Upon graduation, Bill set out on a spontaneous road-trip to Mexico that happened to stop in Santa Barbara. He discovered that UCSB (then Santa Barbara College, located on the Riviera) needed an art teacher. He accepted the job — and has been here ever since. He never made it to Mexico.

As an associate professor, Bill taught art appreciation, drawing, painting and photography. The campus at the time was growing intellectually as well as in size, and he was an integral part of that growth. His lectures on art, metaphysics and the three-way interaction between art, artist and observer were well known.

Always learning, he spent his summers honing photography skills with the likes of Minor White and Ansel Adams. Over the years, he influenced thousands of art students and made 28 trips abroad to study European art and culture with his students.

Bill was an artist in his own right. He had more than 40 exhibitions around the world. His paintings were praised as “neo-cubist reformulations” influenced by early cubist period of Braque, Picasso and Cezanne.

He lived in Hope Ranch for almost 30 years as the permanent guest on an estate and very much practiced what he preached. He steadfastly rejected technology, commercialism and the “nonsensical need to acquire clutter.”

In 1984, Bill was awarded the title of professor emeritus and began phasing out of university life. He quit painting shortly thereafter.
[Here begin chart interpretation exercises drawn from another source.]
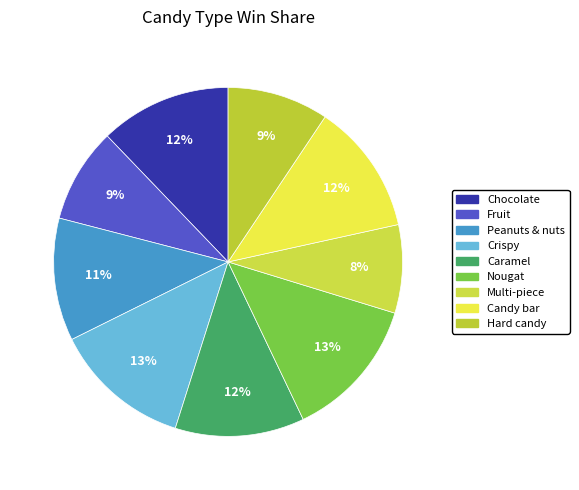

The Caramel slice represents 1% of the pie. True or false?

False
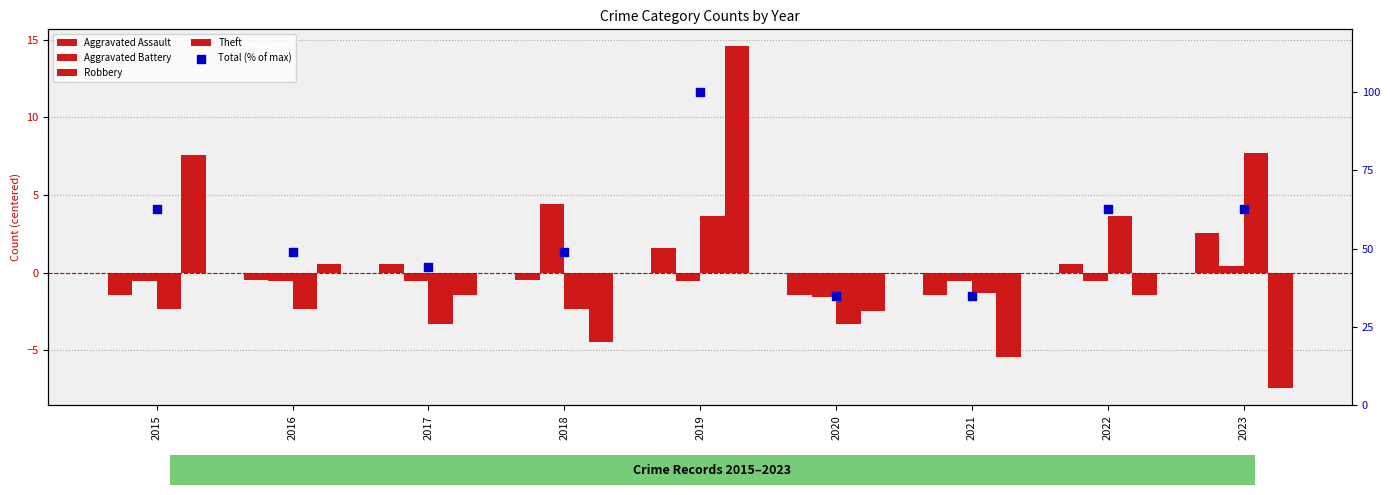

At how many categories does at least one series exceed 6?

9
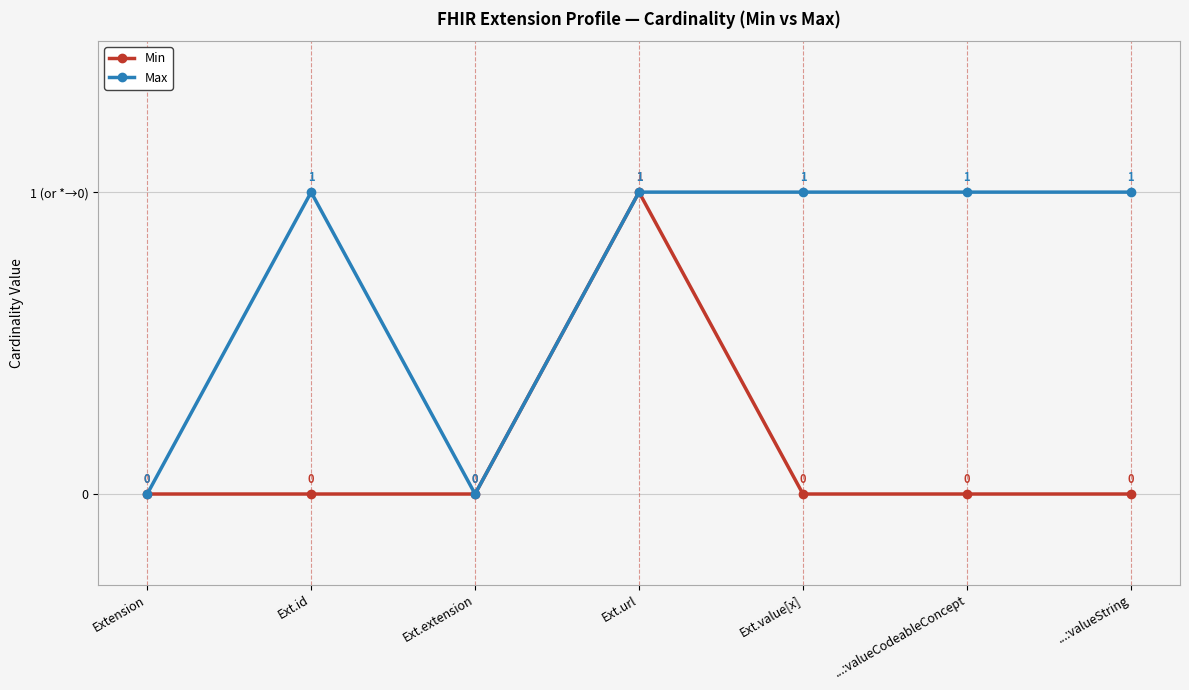

Is this an area chart (filled region under the line)?

No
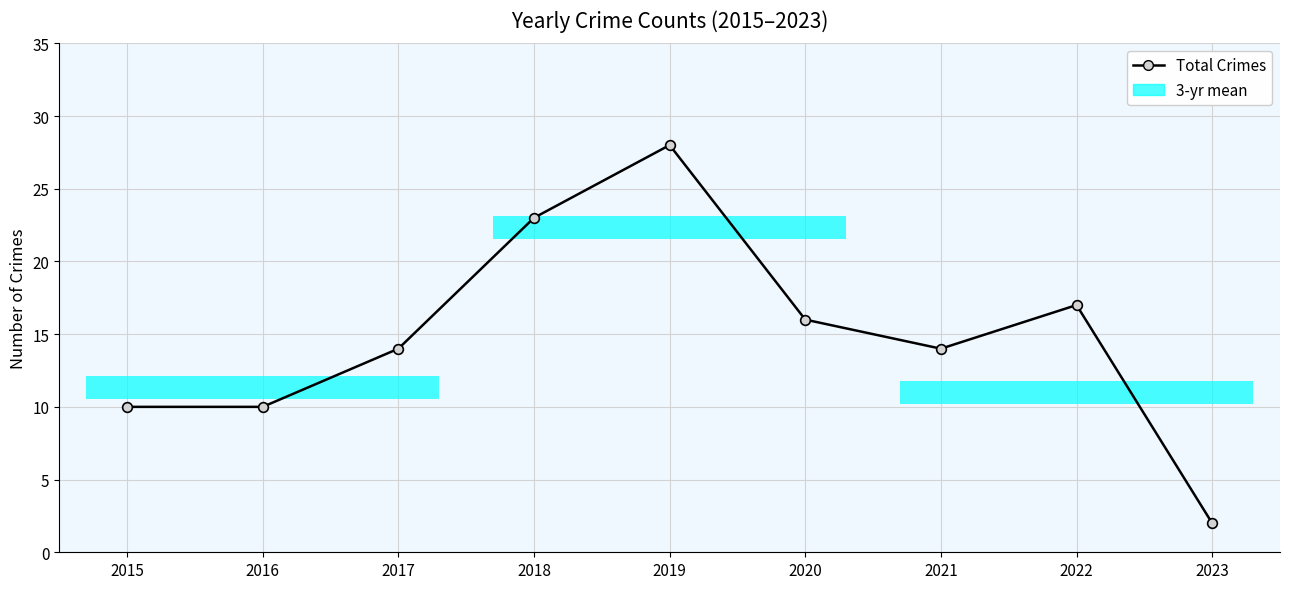

What is the sum of all values?

134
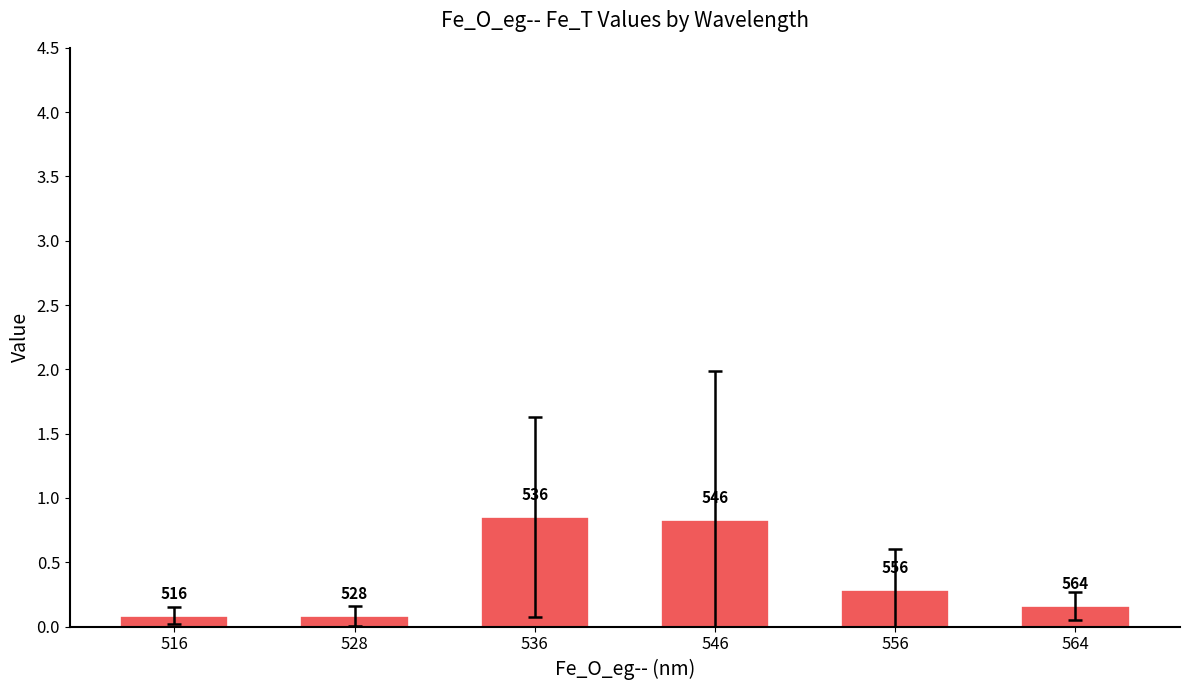

Are the bars horizontal?

No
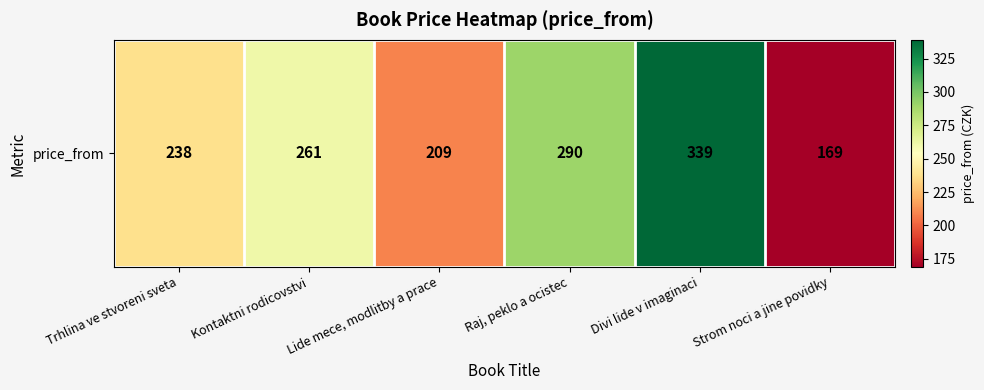

What is the maximum value shown in the chart?

339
He claimed he just burned out; others will tell you that he moved on.

It was at this time that Bill took a cottage adjacent to the Miramar Hotel and became a fixture at the Miramar Beach Club. He liked the simplicity, informality and lack of pretention at the Miramar Hotel. He had described the hotel as “kitschy, but consistent, aesthetic and surprisingly harmonious.”

When not walking the beach, he often played ping pong, which he found to have a Zen-like appeal.

Over the years, his astute, conservative investing of every paycheck and non-materialistic lifestyle allowed him to purchase a beachfront condominium in Montecito. But he still renounced any need for clutter — like furniture. He often entertained while sitting lotus-style on the bare carpet. His only technology was a telephone (rotary).

When the Miramar closed, Bill moved his “headquarters” downtown, centered around the University Club of Santa Barbara. He eventually moved to various downtown retirement homes.

His conservative lifestyle afforded him to be comfortable in his last years. His time was filled with a constant influx of visitors from the many students, colleagues and friends he connected so deeply with throughout his truly metaphysical journey.